En effet, il convient de le tirer hors de la route, et, comme il ne peut se servir de ses jambes fort endommagées, Pinchinat et Frascolin le soulèvent, le transportent, l’adossent contre les racines d’un gros arbre dont les basses branches forment en retombant un berceau de verdure.

« Partons-nous ?… hurle Sébastien Zorn une troisième fois, après avoir assujetti l’étui sur son dos, au moyen d’une double courroie disposée ad hoc.

— Voilà qui est fait, » dit Frascolin.

Puis, s’adressant à l’homme :

« Ainsi, c’est bien entendu… l’aubergiste de Freschal vous enverra du secours… Jusque là, vous n’avez besoin de rien, n’est-ce pas, mon ami ?…

— Si… répond le conducteur, d’un bon coup de gin, s’il en reste dans vos gourdes. »

La gourde de Pinchinat est encore pleine, et Son Altesse en fait volontiers le sacrifice.

« Avec cela, mon bonhomme, dit-il, vous n’aurez pas froid cette nuit… à l’intérieur ! »

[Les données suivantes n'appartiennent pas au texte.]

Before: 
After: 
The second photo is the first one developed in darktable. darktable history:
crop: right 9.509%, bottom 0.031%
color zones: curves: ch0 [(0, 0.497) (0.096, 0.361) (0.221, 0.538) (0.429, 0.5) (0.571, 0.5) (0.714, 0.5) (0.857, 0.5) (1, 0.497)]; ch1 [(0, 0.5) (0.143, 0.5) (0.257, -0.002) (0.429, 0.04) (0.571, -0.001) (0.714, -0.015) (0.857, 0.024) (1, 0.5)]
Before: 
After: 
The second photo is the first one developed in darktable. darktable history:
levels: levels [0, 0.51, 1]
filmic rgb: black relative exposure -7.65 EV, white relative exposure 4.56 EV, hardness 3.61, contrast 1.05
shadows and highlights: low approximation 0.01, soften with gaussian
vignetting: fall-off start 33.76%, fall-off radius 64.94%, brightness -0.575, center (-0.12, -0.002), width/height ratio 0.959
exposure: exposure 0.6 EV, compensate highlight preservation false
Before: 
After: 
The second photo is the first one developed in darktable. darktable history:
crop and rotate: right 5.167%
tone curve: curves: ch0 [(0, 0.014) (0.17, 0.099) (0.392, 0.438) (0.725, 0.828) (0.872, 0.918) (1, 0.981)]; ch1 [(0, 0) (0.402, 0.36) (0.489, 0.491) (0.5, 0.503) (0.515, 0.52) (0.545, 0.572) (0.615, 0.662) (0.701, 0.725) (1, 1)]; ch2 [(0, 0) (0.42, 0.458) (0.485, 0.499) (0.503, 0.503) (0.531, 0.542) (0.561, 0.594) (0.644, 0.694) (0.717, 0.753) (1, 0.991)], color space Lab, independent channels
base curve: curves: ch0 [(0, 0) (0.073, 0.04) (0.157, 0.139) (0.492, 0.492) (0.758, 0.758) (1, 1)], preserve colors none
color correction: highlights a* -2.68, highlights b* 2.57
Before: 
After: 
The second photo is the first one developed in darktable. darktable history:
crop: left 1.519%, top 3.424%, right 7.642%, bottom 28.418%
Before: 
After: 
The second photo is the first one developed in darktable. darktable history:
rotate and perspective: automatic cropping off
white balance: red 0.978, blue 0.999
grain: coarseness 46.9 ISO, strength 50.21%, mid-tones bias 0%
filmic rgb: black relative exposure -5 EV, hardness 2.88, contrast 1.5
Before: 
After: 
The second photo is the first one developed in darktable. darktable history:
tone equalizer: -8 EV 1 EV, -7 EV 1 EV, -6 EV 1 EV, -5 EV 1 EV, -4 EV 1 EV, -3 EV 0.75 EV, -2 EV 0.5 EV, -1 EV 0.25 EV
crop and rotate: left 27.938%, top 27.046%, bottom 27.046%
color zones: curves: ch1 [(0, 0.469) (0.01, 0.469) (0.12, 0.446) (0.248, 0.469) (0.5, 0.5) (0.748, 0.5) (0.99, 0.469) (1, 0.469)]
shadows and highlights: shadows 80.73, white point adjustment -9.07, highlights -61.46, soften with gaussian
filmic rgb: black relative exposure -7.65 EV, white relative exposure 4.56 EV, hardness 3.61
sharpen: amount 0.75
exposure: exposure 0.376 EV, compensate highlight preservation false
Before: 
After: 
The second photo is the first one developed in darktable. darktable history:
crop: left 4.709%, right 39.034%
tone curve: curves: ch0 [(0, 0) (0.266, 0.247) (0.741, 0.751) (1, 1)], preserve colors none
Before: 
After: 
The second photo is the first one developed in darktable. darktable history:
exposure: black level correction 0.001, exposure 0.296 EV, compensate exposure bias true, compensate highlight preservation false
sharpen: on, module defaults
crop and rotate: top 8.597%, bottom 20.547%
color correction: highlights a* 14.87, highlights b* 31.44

Une dernière objurgation du violoncelliste décide ses compagnons à se mettre en route. Il est heureux que leurs bagages soient dans le fourgon du train, au lieu d’avoir été chargés sur le coach. S’ils arrivent à San-Diégo avec quelque retard, du moins nos musiciens n’auront pas la peine de les transporter jusqu’au village de Freschal. C’est assez des boîtes à violon, et, surtout, c’est trop de l’étui à violoncelle. Il est vrai, un instrumentiste, digne de ce nom, ne se sépare jamais de son instrument, — pas plus qu’un soldat de ses armes ou un limaçon de sa coquille.